I was on the Jodi Picoult train before there really was one. Before Cameron Diaz stared in the movie adaption of My Sister’s Keeper. Before Ellen DeGeneres bought the rights to Sing You Home. Definitely before The Storyteller gained so much publicity for Jodi. Ironic enough, the first book I read of Jodi’s was My Sister’s Keeper. Note that, however, the book came out in 2004 and the movie in 2009. The only reason I picked up the book in the first place was because I stumbled across it in the clearance section of Barnes and Noble. But the story of Anne and Kate and Anna’s fight for medical emancipation kept me wanting more; and buying more.
One of the reasons I am so protective of Jodi Picoult and her works is because after JK Rowling, I struggled to find an author that really persuaded me to pick up a book and read.
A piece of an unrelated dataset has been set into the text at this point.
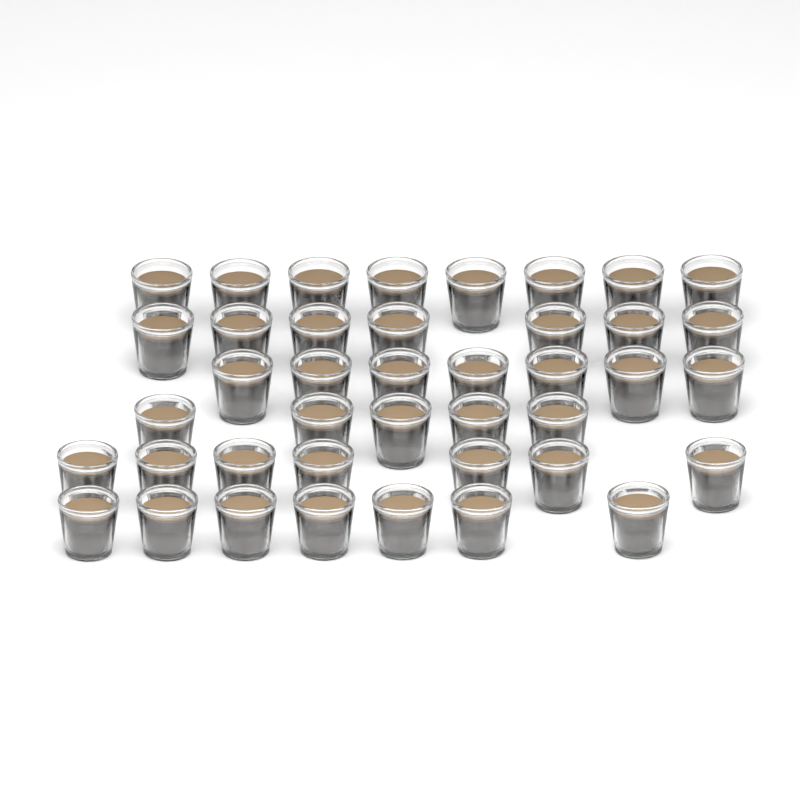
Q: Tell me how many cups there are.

I was that child—not that 14 would really be considered a child nowadays—that had to be given mandatory reading time every night because I would rather do the alternative; sit in front of a small television screen and absorb copious amounts of information that would most likely do me no good in the future. Another reason I like to account for this lack of interest is the association I had of books with school assignments; books I did not want to read in the first place. Why read for pleasure when I was being bombarded with reading questions and essays for school assignments? Thanks, but no thanks. With Jodi’s books, however, I was intrigued.
A few years back, at one of her book signings, Jodi mentioned to her audience that she would never be one of those record breaking authors because of the topics she writes about. In my personal opinion however, that’s why she such the large fan base that she does. She doesn’t shy away from writing about things that are considered taboo to bring up at the dinner table. The death penalty, gay marriage, and pulling the plug on life support. I applaud her for that. And with that, she also touches on the emotionally draining subjects of a high school shooting, raising a child with special needs, a survivor of the Holocaust, being in a mentally abusive relationship, and the likes; very touchy subjects to write about and get right. But if we’re being honest again like I have been this entire piece, that was why I bought book after book of hers.
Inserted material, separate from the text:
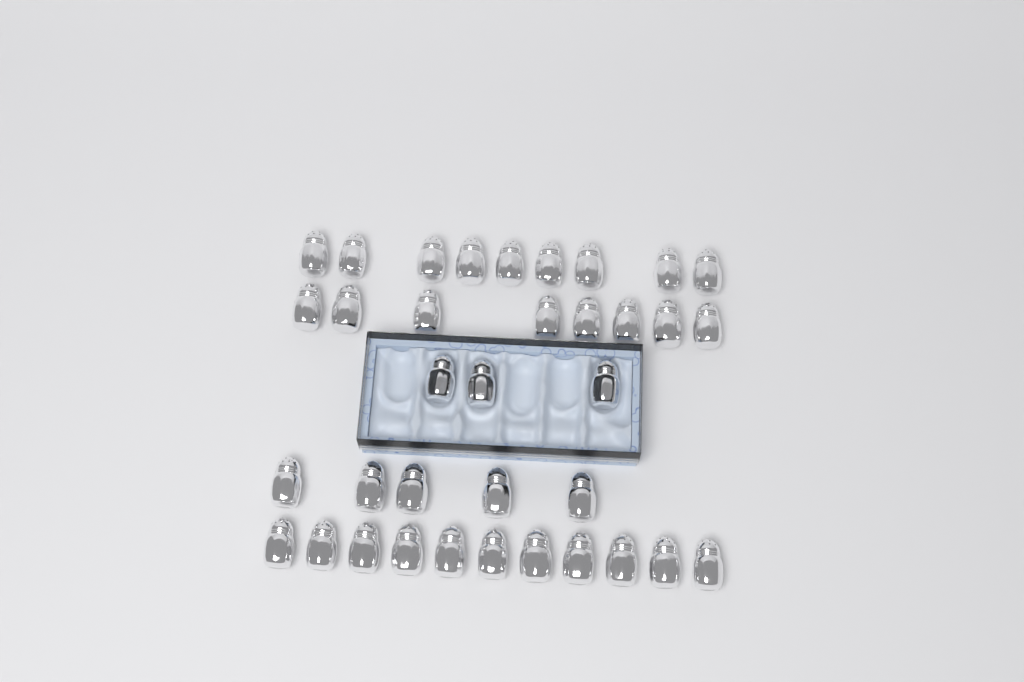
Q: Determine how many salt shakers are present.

Her books capture both sides of the story. She writes from the different perspectives of different characters, on both sides of the argument. She can take on the personas of a male within a coma to a fictional character of her fictional character and make them seem so realistic. That everything could actually happen. That it is truly acceptable to believe a storybook could come to life and the fairy tale character is rationally able to communicate with a person in society. To that, I owe her daughter credit as well. They co-wrote it.
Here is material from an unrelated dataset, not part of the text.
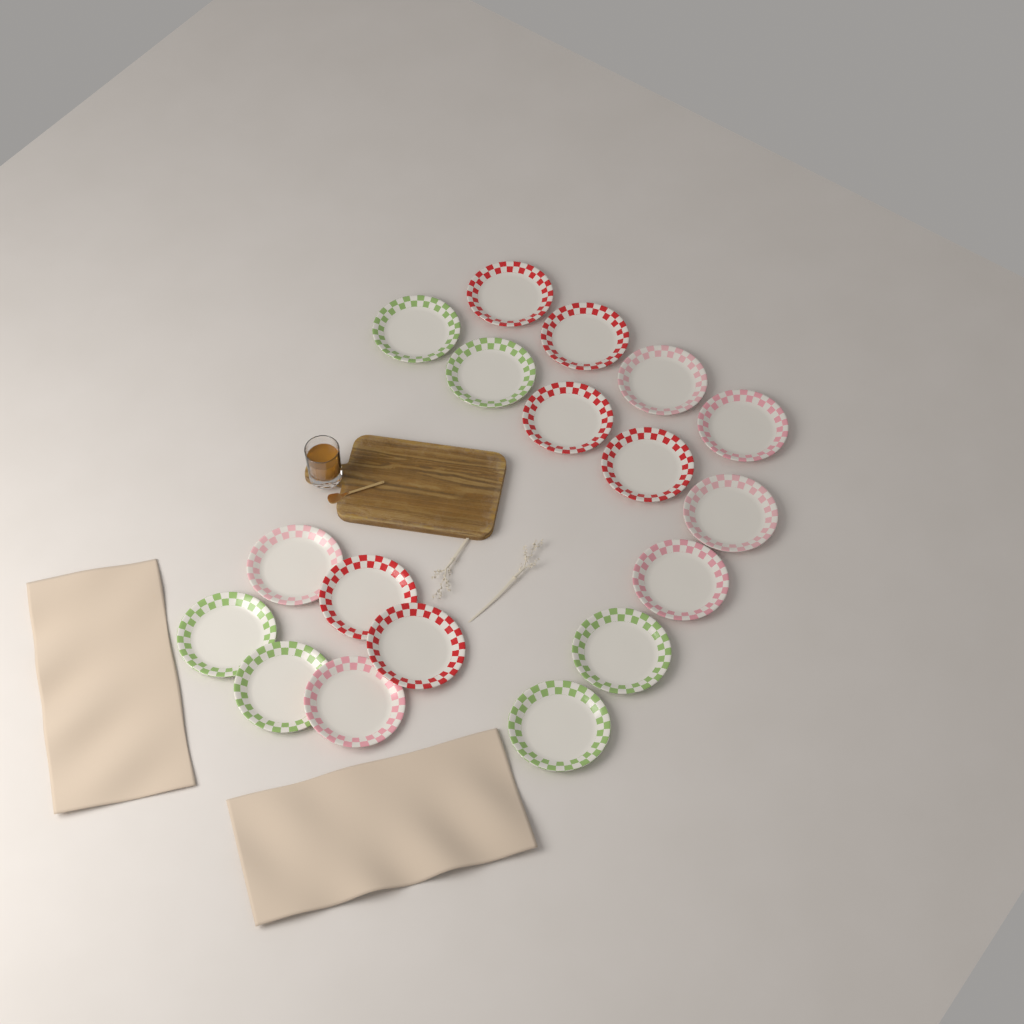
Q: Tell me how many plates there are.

I don’t claim to be a great writer. This opinion piece probably has so many grammatical and flow errors that it shows just that. But the one thing that I do have is the inspiration to write. What’s on my mind. The random stories that I create in the chaos of my brain. Realistically, the things that I write and publish will never see the light of day past the few subscribers on my website, but I write for no one but myself. I owe Jodi Picoult for that. Her determination and dedication to writing about things that I wish I had the guts to inspires me to get my voice out there, whether it actually reaches someone or not. Thank you Jodi for being my role model, even though you may not know that you are.
I leave with this quote from her latest published book, The Storyteller: “Fiction comes in all shapes and sizes. Secrets, lies, stories. We all tell them. Sometimes, because we hope to entertain. Sometimes, because we need to distract. And sometimes, because we have to.”